▸ **Data records**
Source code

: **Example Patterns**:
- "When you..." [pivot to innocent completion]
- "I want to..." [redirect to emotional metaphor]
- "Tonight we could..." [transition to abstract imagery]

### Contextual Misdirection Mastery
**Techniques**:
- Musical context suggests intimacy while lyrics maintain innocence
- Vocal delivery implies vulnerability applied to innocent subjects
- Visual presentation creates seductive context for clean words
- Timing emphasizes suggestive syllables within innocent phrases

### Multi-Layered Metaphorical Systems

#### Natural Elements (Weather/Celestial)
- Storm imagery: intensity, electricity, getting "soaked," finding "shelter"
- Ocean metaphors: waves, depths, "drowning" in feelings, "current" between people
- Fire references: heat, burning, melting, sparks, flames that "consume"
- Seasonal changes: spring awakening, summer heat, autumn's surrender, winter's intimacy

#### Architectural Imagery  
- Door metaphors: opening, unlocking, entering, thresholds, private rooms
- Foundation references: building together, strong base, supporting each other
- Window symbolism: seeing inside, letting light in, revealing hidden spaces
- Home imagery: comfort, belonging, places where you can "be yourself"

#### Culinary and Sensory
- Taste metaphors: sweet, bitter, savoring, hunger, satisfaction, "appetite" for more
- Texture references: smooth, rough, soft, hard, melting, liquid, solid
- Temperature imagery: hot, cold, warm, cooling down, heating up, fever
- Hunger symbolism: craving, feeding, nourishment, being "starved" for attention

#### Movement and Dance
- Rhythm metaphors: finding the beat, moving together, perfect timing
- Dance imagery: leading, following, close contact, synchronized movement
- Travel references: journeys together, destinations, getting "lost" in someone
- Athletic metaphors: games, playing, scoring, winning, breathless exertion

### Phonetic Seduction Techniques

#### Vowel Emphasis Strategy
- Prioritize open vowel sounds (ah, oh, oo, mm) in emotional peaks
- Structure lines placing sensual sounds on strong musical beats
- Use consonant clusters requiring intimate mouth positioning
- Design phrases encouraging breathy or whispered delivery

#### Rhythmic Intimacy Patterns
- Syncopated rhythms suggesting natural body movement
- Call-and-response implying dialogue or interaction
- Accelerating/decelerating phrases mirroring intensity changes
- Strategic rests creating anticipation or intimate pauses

▸ **Exercise goal**
Line by line, set down the material exactly as given.

▸ **Exercise response**
Source code

: **Example Patterns**:
- "When you..." [pivot to innocent completion]
- "I want to..." [redirect to emotional metaphor]
- "Tonight we could..." [transition to abstract imagery]

### Contextual Misdirection Mastery
**Techniques**:
- Musical context suggests intimacy while lyrics maintain innocence
- Vocal delivery implies vulnerability applied to innocent subjects
- Visual presentation creates seductive context for clean words
- Timing emphasizes suggestive syllables within innocent phrases

### Multi-Layered Metaphorical Systems

#### Natural Elements (Weather/Celestial)
- Storm imagery: intensity, electricity, getting "soaked," finding "shelter"
- Ocean metaphors: waves, depths, "drowning" in feelings, "current" between people
- Fire references: heat, burning, melting, sparks, flames that "consume"
- Seasonal changes: spring awakening, summer heat, autumn's surrender, winter's intimacy

#### Architectural Imagery  
- Door metaphors: opening, unlocking, entering, thresholds, private rooms
- Foundation references: building together, strong base, supporting each other
- Window symbolism: seeing inside, letting light in, revealing hidden spaces
- Home imagery: comfort, belonging, places where you can "be yourself"

#### Culinary and Sensory
- Taste metaphors: sweet, bitter, savoring, hunger, satisfaction, "appetite" for more
- Texture references: smooth, rough, soft, hard, melting, liquid, solid
- Temperature imagery: hot, cold, warm, cooling down, heating up, fever
- Hunger symbolism: craving, feeding, nourishment, being "starved" for attention

#### Movement and Dance
- Rhythm metaphors: finding the beat, moving together, perfect timing
- Dance imagery: leading, following, close contact, synchronized movement
- Travel references: journeys together, destinations, getting "lost" in someone
- Athletic metaphors: games, playing, scoring, winning, breathless exertion

### Phonetic Seduction Techniques

#### Vowel Emphasis Strategy
- Prioritize open vowel sounds (ah, oh, oo, mm) in emotional peaks
- Structure lines placing sensual sounds on strong musical beats
- Use consonant clusters requiring intimate mouth positioning
- Design phrases encouraging breathy or whispered delivery

#### Rhythmic Intimacy Patterns
- Syncopated rhythms suggesting natural body movement
- Call-and-response implying dialogue or interaction
- Accelerating/decelerating phrases mirroring intensity changes
- Strategic rests creating anticipation or intimate pauses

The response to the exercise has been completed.